Reading his extensive back catalogue you will stumble upon a hundred, a thousand moments of brilliance like these.
Bukowski embodies the idea of the “punk poet” even better than the poets who came from the punk scene. Jim Carroll and Patti Smith were too in thrall to the romanticism of Rimbaud to truly “speak it plain”. It is Bukowski’s machine gun delivery that creates poetry that actually relates to the back-to-basics ethos of punk rock.

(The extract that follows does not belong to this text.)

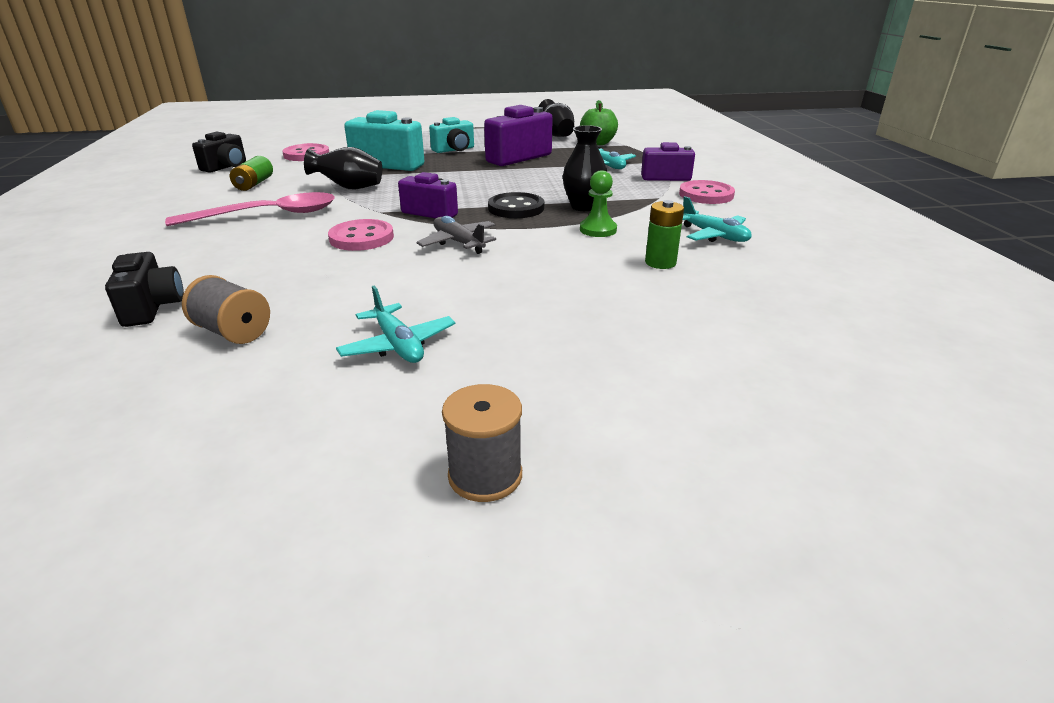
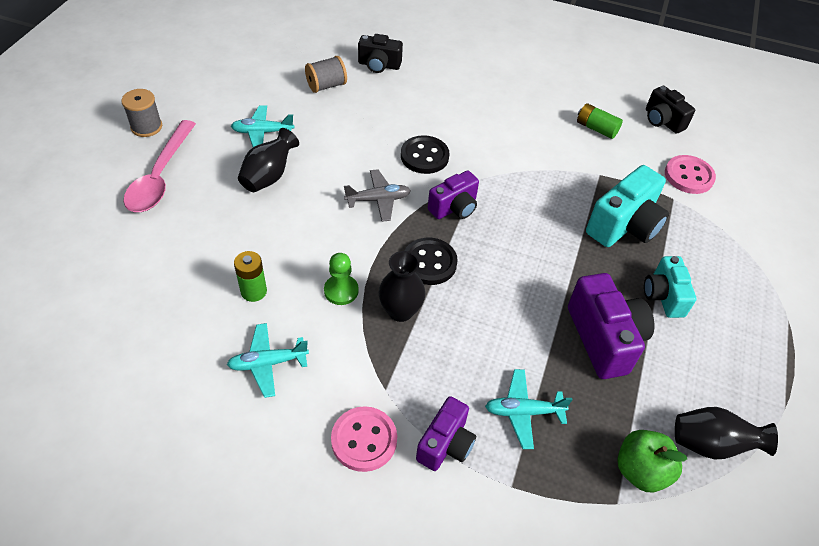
camera: 115 degrees right, 20 degrees up
(267, 215) = (506, 123): pink spoon -> pink spoon (160, 176)
(349, 188) = (553, 178): black vase -> black vase (269, 176)
(361, 238) = (424, 156): pink button -> black button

Unlike most poets, Bukowski was also a master prose writer. My favourite work of Bukowski’s has to be the short story collection Hot Water Music. This 1983 anthology is Bukowski at his prime, and contains some of the best writing the man ever produced: The Death of the Father (parts 1 and 2) is a heartbreaking – yet ghoulishly funny – dissection of the days following his father’s death. Some Hangover opens with the shocking premise that our narrator has just awoken with a hangover and no recollection of the night before, and is accused of molesting his neighbour’s daughters while in an alcoholic blackout. Not Quite Bernadette features the attention-grabbing opener: “I wrapped the towel around my bloody cock and called the doctor’s office.” What all of these stories share is a writing style that has been totally pared back, and a view of humanity that is cynical, deadpan, and almost entirely without judgment.”